**BRIEF:** Reproduce word for word the part of the post about photons below that begins at "And as light" and stops after "also mystifies me.".

**SELECTED PASSAGE:**
=======

We say that the photon have an 'instant motion'. That means that it has no acceleration what so ever.
We also say that it is 'massless', I believe in that:) and to me it explains it's 'speed'.
But it also creates a problem as it obeys spacetime (gravity that is)
Why does it do so, without any invariant mass/rest mass to it?

One solution could have been its momentum, as that behaves much the same as an added 'mass'.
But considering my thread at http://www.thenakedscientists.com/forum/index.php?topic=18809.msg211722 where I try to explain acceleration as a 'gravity well' at the stern?

On the other hand, momentum, if seen as something geometrically defined to any given object, will place itself at the front of a objects velocity, am I right there?
And as light has no acceleration but only a uniform motion :)

But photons/waves are very strange objects.

-------

i forgot one other thing that also mystifies me.
Internally a photon is seen as being timeless.

=======

**GIVEN RECORDS:**

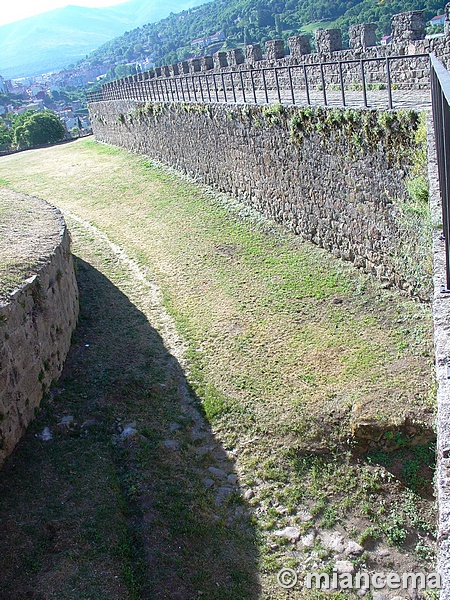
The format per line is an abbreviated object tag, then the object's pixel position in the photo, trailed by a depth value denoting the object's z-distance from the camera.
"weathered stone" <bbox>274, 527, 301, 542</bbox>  6.70
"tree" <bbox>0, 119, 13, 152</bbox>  39.41
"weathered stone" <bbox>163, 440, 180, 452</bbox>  7.84
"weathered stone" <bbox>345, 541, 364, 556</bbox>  6.51
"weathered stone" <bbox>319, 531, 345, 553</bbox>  6.58
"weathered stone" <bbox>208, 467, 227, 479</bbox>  7.54
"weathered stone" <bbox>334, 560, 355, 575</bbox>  6.30
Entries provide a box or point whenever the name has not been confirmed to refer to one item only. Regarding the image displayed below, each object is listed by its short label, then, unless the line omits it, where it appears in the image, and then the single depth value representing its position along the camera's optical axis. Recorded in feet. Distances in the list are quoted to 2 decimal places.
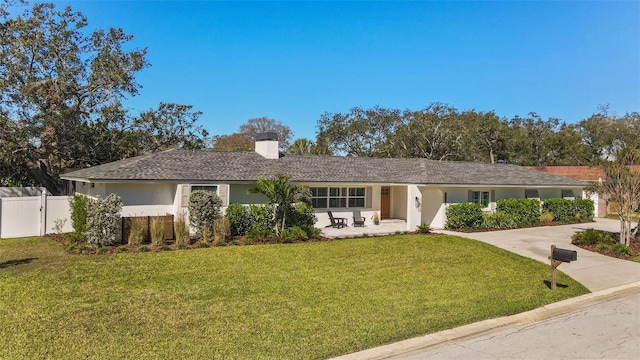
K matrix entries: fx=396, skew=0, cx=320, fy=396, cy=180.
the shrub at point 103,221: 44.91
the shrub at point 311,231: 54.87
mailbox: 29.32
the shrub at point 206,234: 49.57
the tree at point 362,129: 162.20
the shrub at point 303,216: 58.08
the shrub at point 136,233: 45.55
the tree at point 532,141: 158.71
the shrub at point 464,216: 66.13
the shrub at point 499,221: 67.67
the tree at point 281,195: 52.85
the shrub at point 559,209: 78.84
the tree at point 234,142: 183.79
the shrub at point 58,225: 55.06
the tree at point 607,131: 155.22
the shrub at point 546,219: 75.23
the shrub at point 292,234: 51.75
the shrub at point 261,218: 55.67
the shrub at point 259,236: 51.11
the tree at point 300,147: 92.86
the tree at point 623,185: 48.91
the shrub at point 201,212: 51.62
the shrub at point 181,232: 47.85
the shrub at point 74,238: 45.73
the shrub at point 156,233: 45.93
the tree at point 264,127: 198.18
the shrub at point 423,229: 61.21
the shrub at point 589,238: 51.16
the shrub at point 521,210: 71.15
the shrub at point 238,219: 54.65
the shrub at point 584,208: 82.53
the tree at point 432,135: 143.43
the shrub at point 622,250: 45.50
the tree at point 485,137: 150.51
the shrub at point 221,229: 49.88
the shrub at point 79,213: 47.39
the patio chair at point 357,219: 66.49
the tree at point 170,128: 92.73
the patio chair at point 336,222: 65.24
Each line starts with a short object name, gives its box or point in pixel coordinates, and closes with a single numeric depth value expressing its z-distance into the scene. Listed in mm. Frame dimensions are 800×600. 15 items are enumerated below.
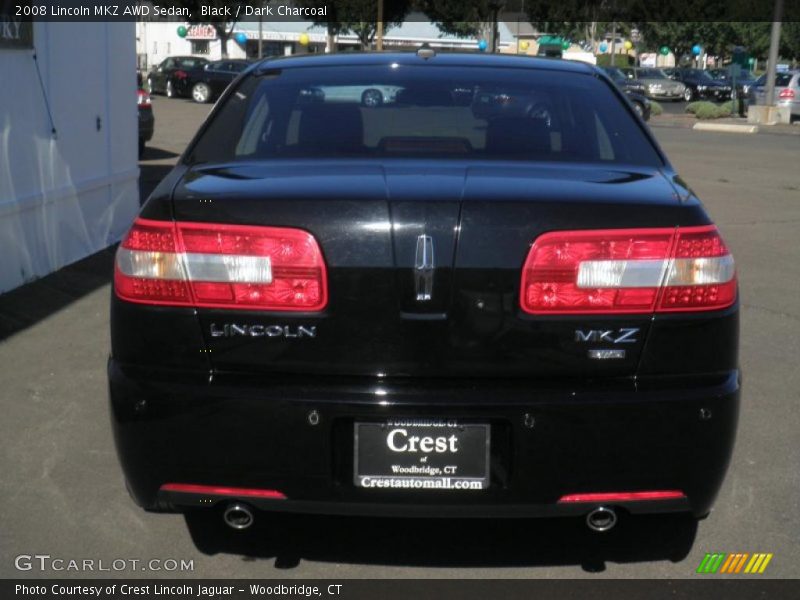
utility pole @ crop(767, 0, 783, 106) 27812
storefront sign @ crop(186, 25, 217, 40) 67012
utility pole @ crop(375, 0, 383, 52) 30328
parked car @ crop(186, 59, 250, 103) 34188
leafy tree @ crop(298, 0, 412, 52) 45291
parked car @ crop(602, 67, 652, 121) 37447
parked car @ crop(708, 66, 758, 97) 41703
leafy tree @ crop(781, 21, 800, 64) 63738
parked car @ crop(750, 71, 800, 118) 31844
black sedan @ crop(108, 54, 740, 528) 2953
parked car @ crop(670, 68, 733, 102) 46375
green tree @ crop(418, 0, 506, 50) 52625
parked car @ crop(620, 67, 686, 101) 45750
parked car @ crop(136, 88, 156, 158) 15242
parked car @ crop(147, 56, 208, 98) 34938
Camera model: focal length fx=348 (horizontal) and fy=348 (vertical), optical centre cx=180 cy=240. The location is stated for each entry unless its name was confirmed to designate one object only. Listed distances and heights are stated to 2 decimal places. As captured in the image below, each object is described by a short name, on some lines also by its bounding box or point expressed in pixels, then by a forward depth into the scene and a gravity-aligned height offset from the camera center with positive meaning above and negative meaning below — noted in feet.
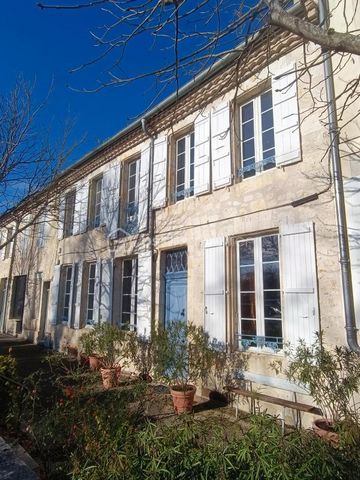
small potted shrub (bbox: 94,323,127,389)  23.21 -3.01
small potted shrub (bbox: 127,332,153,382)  23.30 -3.38
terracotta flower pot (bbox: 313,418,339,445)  12.03 -4.47
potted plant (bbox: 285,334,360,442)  12.75 -2.80
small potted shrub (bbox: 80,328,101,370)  25.49 -3.37
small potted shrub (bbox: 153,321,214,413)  17.71 -3.03
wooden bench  14.29 -4.10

=======

**PROBLEM SOLUTION:**
And as light has no acceleration but only a uniform motion :)

But photons/waves are very strange objects.

-------

i forgot one other thing that also mystifies me.